“Mas…” Gabriel contraiu o canto da boca. “Fofa?”
Que absurdo era aquele?
“Quem é fofa?”
“Não é você.”
Gabriel ficou em silêncio.
Tudo bem, tudo bem, então por que não falava isso para aquela garota? Por que estava falando isso para ele?
“Qual é o conteúdo da avaliação?” Gleison abriu a pasta ao seu lado. “É difícil?”
“Não sei, ainda não analisei com atenção.”
Gleison assentiu com um “hum”. “Faça o possível para passar na avaliação.”
Gabriel arregalou um pouco os olhos. “O quê?”
Ele não conseguia acreditar. “Aquela garota é tão arrogante, você não vai fazer nada?”
Afinal, ele também tinha sua importância, não? Como aceitava que uma simples menina o avaliasse?
Ele ligara justamente para reclamar, esperando que Gleison fosse conversar com aquela garota e cancelar logo essa tal avaliação. Que vergonha seria para ele.
Gleison arqueou uma sobrancelha e respondeu calmamente: “Não vou interferir.”
Gabriel riu, descrente.
O senhor era realmente muito direto.
“Se ela quer avaliar, deixe que avalie.” Disse Gleison. “Aquela coleção de porcelana que você não conseguiu arrematar no leilão da semana passada, amanhã envio alguém para entregar em sua casa.”
Gabriel resmungou, satisfeito. “Assim está melhor.”
Ao desligar o telefone, Gabriel voltou até Florença. Seu semblante já estava bem mais tranquilo.
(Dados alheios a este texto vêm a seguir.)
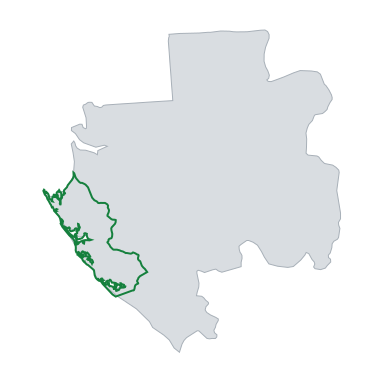 where Ogooué-Maritime sits in Gabon, rotated 356°
{"feature_id": "GAB-2624", "entity_name": "Ogooué-Maritime", "entity_type": "Province", "adm_level": 1, "iso_a3": "GAB", "parent_name": "Gabon", "parent_adm1": "", "projection": "albers", "projection_center": [9.53, -1.509], "detail": "fine", "context": "in_parent", "style": "outline", "palette": "green", "viewbox_px": 384, "rotation_deg": 356, "n_neighbors": 0, "source": "natural_earth", "source_scale": "10m", "svg_char_len": 8966}
<svg xmlns="http://www.w3.org/2000/svg" viewBox="0 0 384 384"><g transform="rotate(356 192 192)"><path d="M279.9,40.4L279.6,44.0L275.5,52.7L273.6,59.4L273.0,66.6L274.2,72.3L276.1,76.5L277.3,80.9L276.4,84.1L274.4,85.4L275.7,87.0L278.7,87.4L283.7,86.0L291.5,83.7L301.7,80.2L308.4,78.4L319.4,79.6L325.3,80.9L328.3,83.4L331.5,93.7L333.1,95.3L335.7,99.7L337.9,104.9L338.4,107.6L338.2,109.5L335.9,112.4L333.4,116.6L332.5,119.1L330.3,121.0L327.7,122.8L320.3,123.5L319.2,124.6L317.1,129.1L313.2,132.8L311.4,136.4L309.8,141.2L310.1,147.1L309.3,155.6L308.5,161.3L310.4,163.3L319.2,164.8L320.9,165.9L323.2,169.5L326.2,172.8L334.2,175.0L337.4,177.5L339.9,180.4L340.2,182.7L338.3,191.9L336.5,200.7L337.2,207.5L337.8,213.9L338.7,223.3L338.3,229.1L336.0,232.5L336.0,235.3L337.0,238.6L335.0,247.7L333.7,249.3L330.1,251.0L328.2,253.4L327.6,257.3L325.6,262.5L323.6,264.5L323.6,266.9L325.5,268.7L325.5,271.5L321.9,274.7L319.7,277.2L314.9,278.4L309.4,277.1L308.1,275.3L309.5,272.4L309.0,270.2L307.1,267.8L304.2,261.6L301.7,260.3L300.2,262.8L295.7,267.5L287.9,273.4L282.3,273.9L272.2,272.0L263.7,269.1L259.7,262.1L257.2,256.3L253.6,249.6L249.5,246.4L245.1,244.3L243.2,244.2L237.0,247.9L235.1,249.4L235.1,252.5L235.7,255.5L236.6,256.9L237.4,258.8L237.3,261.7L236.1,265.6L235.8,269.9L216.2,274.1L212.8,272.6L210.4,270.6L207.4,271.0L198.9,273.2L195.8,271.6L192.7,270.5L191.3,271.4L191.2,273.3L192.6,283.4L192.1,287.3L190.2,292.3L189.2,295.8L194.4,296.7L196.3,298.3L198.1,300.9L200.6,303.3L200.7,304.7L197.9,307.4L196.9,310.6L198.3,313.2L201.8,315.9L206.9,318.7L209.4,320.5L209.2,322.1L206.8,325.7L205.9,328.7L204.2,331.4L204.6,333.9L206.9,336.2L206.6,338.3L205.1,339.8L201.9,339.5L199.1,339.7L196.7,339.1L189.1,331.0L187.5,330.8L176.4,336.9L173.7,339.5L171.4,343.1L168.3,351.0L163.3,346.4L159.0,338.0L153.9,332.8L143.3,324.4L140.5,318.3L128.4,304.7L110.9,291.2L98.3,279.4L96.4,276.8L98.5,277.1L110.7,283.0L112.4,282.3L113.8,281.0L108.5,277.9L103.5,275.5L98.8,274.0L94.0,274.1L91.4,271.6L89.7,267.8L88.8,264.6L86.7,261.2L80.0,254.2L78.4,251.6L74.7,247.9L77.0,247.4L84.1,250.9L84.8,249.5L84.2,247.4L76.9,244.1L73.0,243.9L72.1,241.5L72.7,238.8L67.5,228.7L62.1,221.1L61.3,217.5L75.7,234.0L77.7,234.3L80.2,234.1L86.2,232.3L85.1,230.1L82.4,227.7L79.8,228.8L76.3,229.0L74.6,228.0L73.8,226.3L77.2,218.3L75.7,218.7L74.6,220.1L72.7,220.8L69.9,221.2L62.7,216.9L56.4,205.3L54.8,202.9L53.1,198.9L51.4,197.2L44.2,180.7L47.0,182.0L50.2,186.7L56.7,185.7L59.2,183.0L61.3,183.1L63.6,182.4L66.4,179.8L74.6,168.5L76.8,153.5L76.1,144.6L74.9,135.7L77.6,132.9L78.6,134.8L79.2,137.9L80.5,140.2L83.4,142.3L88.8,142.9L97.2,146.1L100.2,148.2L101.0,144.1L110.7,140.5L107.8,139.2L99.2,140.6L87.4,135.4L83.5,132.0L79.8,125.6L76.0,122.3L76.3,119.3L84.8,116.5L87.0,116.8L87.9,120.1L90.2,121.5L91.1,121.0L91.4,118.2L91.5,110.6L88.9,99.8L89.7,97.7L92.0,97.0L94.1,95.6L95.5,95.3L98.4,95.6L99.8,98.1L100.6,99.4L103.5,100.1L105.9,101.4L107.9,101.1L109.6,99.5L112.1,99.2L119.8,99.2L126.9,99.2L140.8,99.3L154.7,99.3L168.7,99.4L179.2,99.5L179.2,93.3L179.1,83.7L179.1,72.5L179.0,61.6L179.0,51.7L178.9,39.8L179.5,36.5L180.2,35.1L180.0,33.1L190.8,33.0L210.3,33.9L218.9,33.8L221.3,34.0L232.0,33.4L240.6,34.2L244.3,35.0L247.6,35.4L258.0,36.0L271.5,35.4L276.1,35.5L278.6,37.2L279.9,40.4Z" fill="#d9dde1" stroke="#a8b0b8" stroke-width="1"/><path d="M108.6,291.0L105.6,288.7L96.5,277.5L95.4,275.5L96.4,276.2L97.8,277.8L98.9,278.3L100.1,278.5L100.8,278.0L102.4,276.2L101.9,278.1L102.1,278.7L102.5,278.5L102.8,278.0L102.9,279.9L103.4,280.4L104.2,280.1L106.4,281.0L107.1,282.2L107.3,283.3L107.7,283.3L108.0,282.5L108.7,282.9L108.8,282.6L109.1,282.5L109.2,284.4L109.4,285.0L110.2,284.4L111.2,284.3L111.0,285.0L112.2,284.6L112.6,284.2L113.3,282.9L114.0,282.6L115.2,282.5L116.8,282.6L118.1,282.4L118.6,282.2L118.9,281.5L117.5,280.8L117.6,279.8L115.4,278.9L114.7,278.0L114.4,278.0L115.4,281.5L114.7,281.4L114.0,280.6L113.4,280.2L112.8,279.3L111.0,278.7L110.8,278.8L110.9,279.7L110.2,280.6L109.8,281.5L108.4,280.8L108.6,280.3L108.3,279.2L108.4,278.7L108.9,278.5L110.0,278.4L110.2,278.0L109.6,277.5L108.2,277.1L106.8,276.8L105.9,276.9L104.7,274.2L104.2,273.8L103.9,273.8L103.8,274.3L102.8,274.8L101.5,274.6L100.3,275.5L99.1,276.6L97.9,276.9L97.0,276.2L96.6,275.6L96.5,275.0L97.7,274.0L97.3,273.7L96.5,273.4L96.5,272.2L96.2,272.0L95.7,272.0L95.2,272.2L95.1,272.5L95.7,273.7L95.9,274.5L95.4,275.1L94.6,274.8L92.5,272.2L91.6,271.6L93.7,274.5L92.5,273.7L91.1,272.4L90.0,270.9L89.1,268.1L88.8,263.4L88.4,262.7L83.3,257.7L81.9,256.9L80.4,255.1L79.7,254.5L80.0,253.8L78.9,253.5L78.3,252.6L77.6,250.6L75.4,248.5L75.1,248.0L74.4,247.5L73.9,246.8L73.3,246.5L73.4,246.0L73.8,245.7L74.0,245.9L74.4,246.8L75.3,247.5L76.5,247.9L77.6,247.8L77.2,248.2L77.8,248.5L78.2,248.2L78.6,247.1L78.9,247.1L79.3,248.2L78.8,248.4L78.6,248.7L78.6,249.0L78.8,249.3L79.4,248.7L81.9,248.5L83.3,248.9L84.1,249.7L83.9,250.8L82.8,251.7L83.7,252.6L85.4,252.9L85.6,254.5L86.7,255.2L87.2,256.5L87.5,255.8L88.4,255.4L88.3,254.5L87.9,253.4L87.5,252.7L87.0,252.7L86.5,252.1L85.2,251.2L84.9,250.6L85.5,249.7L86.0,249.4L85.9,249.1L84.3,246.2L83.3,245.2L82.8,245.7L81.7,245.0L81.6,246.0L81.7,247.1L80.8,246.3L79.5,243.9L78.6,243.6L78.2,243.9L77.7,245.4L77.2,245.5L76.9,245.9L76.9,247.1L76.1,246.5L75.1,246.4L75.7,245.4L75.5,244.8L74.4,243.9L73.3,244.7L72.5,244.4L72.1,243.4L71.9,241.9L72.2,239.9L72.2,237.8L71.5,235.5L71.5,233.4L70.7,231.3L69.5,229.7L66.7,226.8L60.3,217.8L58.8,214.5L58.6,213.5L59.3,214.8L59.8,216.4L60.4,217.2L61.4,218.4L62.2,218.3L63.0,218.6L63.6,219.2L64.2,220.8L65.4,222.1L65.6,223.1L67.6,225.6L71.0,228.4L73.0,229.0L73.5,235.4L73.8,236.2L74.4,235.9L74.5,235.4L74.1,234.7L74.2,234.3L74.7,234.1L75.0,234.3L75.4,235.2L76.2,234.3L77.4,233.6L78.8,233.2L80.0,233.1L79.7,233.9L79.6,234.8L79.9,235.5L80.7,235.9L81.1,234.2L81.0,233.3L80.7,232.7L82.3,232.5L86.5,233.1L88.1,232.7L86.0,231.9L85.1,231.3L84.5,230.3L84.1,228.4L84.0,227.3L84.2,226.4L82.8,225.7L81.9,225.7L81.6,225.9L81.7,226.9L81.7,227.5L80.0,229.6L78.8,230.5L77.4,230.9L74.8,231.2L74.4,231.0L74.1,230.6L74.0,229.8L73.7,229.0L73.7,227.6L73.5,227.4L72.2,227.1L72.1,226.3L72.6,225.8L73.3,225.5L74.2,225.4L74.6,225.1L74.7,224.4L74.5,223.7L74.0,223.2L74.0,222.9L76.1,222.5L76.5,222.0L76.8,221.1L77.6,219.6L77.4,218.7L76.5,216.9L76.8,216.4L76.6,216.1L76.1,215.9L76.1,216.9L76.5,219.6L76.3,220.1L76.0,220.6L75.4,221.0L74.9,221.2L74.4,221.0L74.0,220.3L73.7,220.1L72.8,220.4L71.9,221.9L71.4,222.2L68.9,222.7L68.1,222.5L67.5,221.9L67.3,220.8L67.6,219.4L66.9,218.7L65.9,219.2L65.6,219.5L64.9,219.4L62.4,217.6L61.0,217.0L60.5,216.1L60.4,215.1L60.7,214.1L60.4,213.5L61.3,212.7L61.1,211.6L60.2,210.3L59.3,209.6L59.9,211.1L59.4,213.0L59.1,212.9L58.6,209.2L57.7,207.0L52.6,200.5L53.9,201.7L54.7,202.1L55.4,201.8L54.7,201.5L55.4,200.2L56.1,199.8L55.5,199.5L54.0,200.5L53.1,200.3L52.1,197.4L51.6,197.7L51.2,197.7L50.5,195.2L49.7,193.9L48.4,190.9L47.3,189.0L46.6,186.3L45.0,184.3L43.8,180.5L44.5,179.4L44.9,179.8L44.4,180.8L45.0,181.2L46.6,181.6L46.4,182.3L46.6,182.9L47.7,182.9L48.5,184.1L48.9,185.9L49.2,188.0L49.5,188.8L50.0,189.4L50.7,189.6L51.1,190.0L51.4,191.4L52.3,191.7L51.8,190.8L51.9,189.9L52.5,187.3L53.2,187.2L55.0,187.5L55.0,187.1L54.0,186.5L53.6,186.0L53.7,185.4L54.0,185.0L54.5,185.1L55.8,185.6L56.3,186.4L56.7,187.2L57.2,189.0L59.1,190.8L59.6,191.7L59.7,192.7L59.3,194.5L59.6,195.2L60.0,195.2L60.2,194.3L60.3,191.2L60.6,190.2L61.8,188.9L62.1,188.0L62.1,186.8L62.7,186.2L63.9,185.8L64.0,185.2L64.0,184.2L64.6,184.0L65.3,185.4L65.2,184.2L64.1,182.5L64.6,181.2L67.6,178.5L68.5,176.6L73.1,171.6L74.4,169.6L75.1,167.5L75.1,164.4L75.8,165.1L76.9,169.3L77.4,170.3L80.0,173.9L80.8,174.6L81.4,175.1L82.9,175.2L84.6,176.1L86.3,177.2L88.6,180.1L92.0,190.7L94.1,193.5L95.1,194.0L96.5,194.9L97.0,195.5L97.3,196.0L97.7,196.4L98.7,196.6L100.1,196.5L104.3,196.8L104.9,197.1L106.7,198.5L107.3,199.8L106.9,201.6L107.8,203.8L107.9,204.9L107.4,206.5L106.1,209.0L106.0,209.9L109.6,213.4L110.1,213.7L110.8,214.0L113.2,214.3L114.0,214.7L113.7,216.8L113.0,218.3L109.4,221.7L108.9,222.8L109.0,224.8L109.6,228.2L109.2,230.7L108.8,231.7L108.4,232.4L107.9,232.6L106.4,232.9L105.9,233.2L105.4,233.8L105.3,234.9L104.1,236.2L104.2,236.6L104.9,237.4L105.9,238.9L106.8,241.0L108.5,243.0L109.4,243.9L109.9,244.1L113.1,244.3L115.6,245.1L117.3,246.0L118.9,246.5L121.7,248.3L122.7,248.3L126.3,249.2L126.9,249.2L127.9,248.9L128.8,248.2L129.3,248.3L131.5,249.4L132.5,250.3L133.6,250.7L134.1,251.0L134.3,251.5L134.2,252.1L133.6,253.7L133.5,254.3L133.6,255.6L134.4,256.6L135.5,257.5L136.8,262.0L138.2,264.0L139.6,265.4L141.7,268.7L134.3,272.3L132.6,273.9L132.1,275.1L131.1,276.6L131.0,277.1L131.1,277.6L131.8,278.8L131.9,279.5L131.6,279.7L130.4,280.1L129.4,280.7L128.9,281.2L128.4,282.3L127.9,284.5L127.2,285.9L126.8,286.1L125.7,286.1L108.6,291.0ZM59.3,182.6L61.1,183.0L61.5,184.8L61.3,186.9L61.4,188.5L59.7,189.5L59.0,189.4L58.2,188.9L57.8,188.2L57.9,186.1L57.7,185.6L57.0,184.9L56.8,184.3L56.9,183.4L57.5,182.6L58.1,182.1L59.2,181.4L59.6,180.8L59.9,181.3L59.9,181.7L59.7,182.0L59.3,182.2L59.3,182.6Z" fill="none" stroke="#15803d" stroke-width="2"/></g></svg>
“Certo, Florença, aceito a avaliação.”
——
Sala de estar no térreo.
Gabriel, suando em bicas, rabiscava nervoso com a caneta sobre uma folha de rascunho.
O que estava acontecendo?
De onde tinham surgido aquelas questões?
A lógica era difícil de perceber, as condições estavam muito ocultas, até as fórmulas de cálculo eram as mais complexas possíveis…
Tudo aquilo tinha sido articulado por Florença há muito tempo.
Ela certamente usara métodos desprezíveis.
O olhar de Lorena percorreu o rosto impecável de Florença, com desprezo. “Uma genética inferior, o que pode valer?”
Ao ver o rosto de Florença, sinceramente, era impossível não sentir inveja.
Ela era apaixonada por beleza, achava-se muito bonita, mas ao ver Florença naquele dia, percebeu que não chegava aos pés dela.
Filha de uma empregada, e ainda assim mais bonita que ela, uma legítima Coelho – que sentido havia nisso?
Gisele esfregou os olhos. “Lorena, não fale assim. Depois que meus pais a trouxeram para casa, sempre a trataram como filha biológica, e eu também a considero como uma irmã mais velha.”
“Gisele, por que você sempre a defende?” Débora perguntou, sem entender. “Para esse tipo de pessoa, por que ser tão bondosa?”
“Exatamente, Gisele, não seja tão fraca assim. Olha o jeito dela, quem não conhece até pensaria que ela é a herdeira da família Braga.” Lorena riu, irônica.
“É por causa da sua tolerância que ela está cada vez mais arrogante. Não vejo nela nenhum sinal de submissão de uma empregada, só esse jeito altivo, não sei para quem ela pensa que está mostrando isso!”
Era estranho. Diziam que Florença viera do interior, mas não havia nela nenhum traço de simplicidade ou insegurança dos mais humildes.
Por quê?
Se não tem boa origem, deveria se portar com humildade!